What I do not wonder about, but am quite convinced about, is that massive inequality in the standard of living of a country’s inhabitants leads directly to social instability and conflict. People at the bottom of the social ladder simply never accept that they work less hard than those at the top. That is one reason why the former resort to taking drugs to “ease the pain”; digging up their own infrastructural copper cables to go sell and support their drug consuming habits; picking up arms to engage in cash in transit heists etc. 

Southern Africa must remove this stigma of “most unequal” societies. I don’t believe that the road to a just and equitable society lies in “confiscating land” with or without compensation, because once confiscated, the land belongs to society anyway, just as it did before purchase/confiscation. What’s more, the act of confiscation scares away investors – both foreign and domestic. Rather than confiscate the land, governments should simply tax it. Taxing the land will not only bring in revenue into the national purse, but will act as an incentive for the owners of the land to make it productive so that it pays for its “upkeep”.  Those land owners who cannot, or will not make their land productive will eventually lose their right of ownership. Foreign and/or domestic investors can then come in and invest UNDER THE SAME REGIME OF PAYING TAXES FOR THE LAND.
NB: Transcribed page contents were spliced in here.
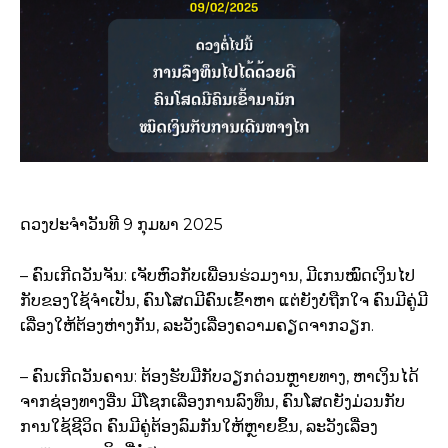
ດວງປະຈຳວັນທີ 9 ກຸມພາ 2025
– ຄົນເກີດວັນຈັນ: ເຈັບຫົວກັບເພື່ອນຮ່ວມງານ, ມີເກນໝົດເງິນໄປ
ກັບຂອງໃຊ້ຈຳເປັນ, ຄົນໂສດມີຄົນເຂົ້າຫາ ແຕ່ຍັງບໍ່ຖືກໃຈ ຄົນມີຄູ່ມີ
ເລື່ອງໃຫ້ຕ້ອງຫ່າງກັນ, ລະວັງເລື່ອງຄວາມຄຽດຈາກວຽກ.
– ຄົນເກີດວັນຄານ: ຕ້ອງຮັບມືກັບວຽກດ່ວນຫຼາຍທາງ, ຫາເງິນໄດ້
ຈາກຊ່ອງທາງອື່ນ ມີໂຊກເລື່ອງການລົງທຶນ, ຄົນໂສດຍັງມ່ວນກັບ
ການໃຊ້ຊີວິດ ຄົນມີຄູ່ຕ້ອງລົມກັນໃຫ້ຫຼາຍຂຶ້ນ, ລະວັງເລື່ອງ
A highly unequal society gets inundated with drugs, partly because the drug lords see a path towards easy riches that way. It may seem insensitive of me given a fellow citizen facing the death penalty somewhere for being a drug mule, to state my firm belief that the only way to rid a country of drugs is to go after the drug lords and kill them. Killing the mules will not arrest the problem quickly enough, though in the very long term it may have a positive effect. As for consumers, those are patients. Taking away the supply gives them their humanity back.